++++ TEXT BLOCK ++++
Narelda Jacobs is an Australian television journalist with Network 10 and NITV in Sydney. Prior to her January 2020 appointment as a panellist and reporter on the morning talk show Studio 10, she had been a news presenter for 10 News First in Perth, Western Australia since 2008. She is the first Aboriginal, and first openly lesbian, newsreader in Western Australia.

Early life and education
Jacobs, of Whadjuk Noongar heritage, was raised in Perth. Her father, Cedric, was a Uniting Church reverend and her mother, Margaret, was also involved in the ministry. She has said that she was raised in a fundamentalist Christian household, and attended born-again churches until her late teens.

Jacobs was the youngest of five daughters. Her mother was born in Belfast and of Irish and English descent, while her father was a Whadjuk Noongar man and a member of the Stolen Generation. He was active in Aboriginal politics, and journalists would often be at their house or talking with him on the phone. Jacobs and her parents were always interested in what was making the news. Jacobs says she decided in Year 7 that she wanted to pursue a career in journalism. She attended Hampton Senior High School.
++++
• **YOUR TASKS**
(1) Summarize the text on Narelda Jacobs in two sentences.
(2) Write the next part of the text on Narelda Jacobs, picking up after its final sentence.
The listing that comes after this text has no role in the work here.
++++ DATASET EXTRACT ++++
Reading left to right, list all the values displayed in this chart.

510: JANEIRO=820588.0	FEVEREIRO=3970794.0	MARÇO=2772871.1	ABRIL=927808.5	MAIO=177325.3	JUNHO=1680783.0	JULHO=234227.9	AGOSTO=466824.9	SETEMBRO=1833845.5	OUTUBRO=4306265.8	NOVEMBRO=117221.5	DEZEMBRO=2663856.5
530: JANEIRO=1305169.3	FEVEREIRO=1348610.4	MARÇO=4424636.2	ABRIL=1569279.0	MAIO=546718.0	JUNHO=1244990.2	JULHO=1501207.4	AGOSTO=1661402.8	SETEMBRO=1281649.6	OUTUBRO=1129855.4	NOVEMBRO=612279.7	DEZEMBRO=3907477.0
++++
• **ANSWERS GIVEN**
(1) Narelda Jacobs is an Australian television journalist with Network 10 and NITV who presented news for 10 News First in Perth from 2008 before joining Studio 10 in January 2020, and she is Western Australia's first Aboriginal and first openly lesbian newsreader. Raised in Perth in a fundamentalist Christian household by a Whadjuk Noongar father who was a Uniting Church reverend and a mother born in Belfast, she grew up interested in the news and decided in Year 7 to pursue journalism.

(2)
After finishing high school, Jacobs applied to the Western Australian Academy of Performing Arts (WAAPA) but was not accepted. She got her first job working at the front desk of the National Native Title Tribunal (NNTT) and soon moved to their media department. Shortly afterwards, at 18, Jacobs became pregnant to her boyfriend of two years. She got married due to family pressure and her religious upbringing but six months after the birth of her daughter, the marriage ended.

With the support of her family, Jacobs returned to work at the NNTT. After working for the NNTT for five years, Jacobs reapplied for WAAPA at the encouragement of her boss. She was successful and began a degree in broadcast journalism at WAAPA.

Career
After graduation, Jacobs began her career at GWN in Bunbury. She joined Ten News in Perth in 2000, eventually becoming their court reporter, and also filling in as weather presenter over summer. In 2008, Network Ten announced that production of their Perth news bulletin would return to Perth from Sydney, and selected Jacobs as the new presenter.

Jacobs is the first Aboriginal, and first openly lesbian newsreader in Western Australia. She publicly supported a "Yes" vote in the 2017 Australian Marriage Law Postal Survey.

In March 2019, Jacobs co-hosted SBS's broadcast of the Sydney Gay and Lesbian Mardi Gras. She co-hosted again in 2020 and 2021.

On 13 January 2020 Jacobs relocated to Sydney, after 20 years at 10 News First Perth, to join the Studio 10 morning talk show as a panellist. However, later in 2020, Jacobs returned to read the Perth edition of 10 News First while juggling with working on Studio 10 following the network-wide cost cutting that saw the bulletin move back to Sydney.

In 2020 and 2021, Jacobs co-hosted the Sunrise Ceremony on 26 January with John Paul Janke. The event was simulcast on NITV, SBS and Channel 10.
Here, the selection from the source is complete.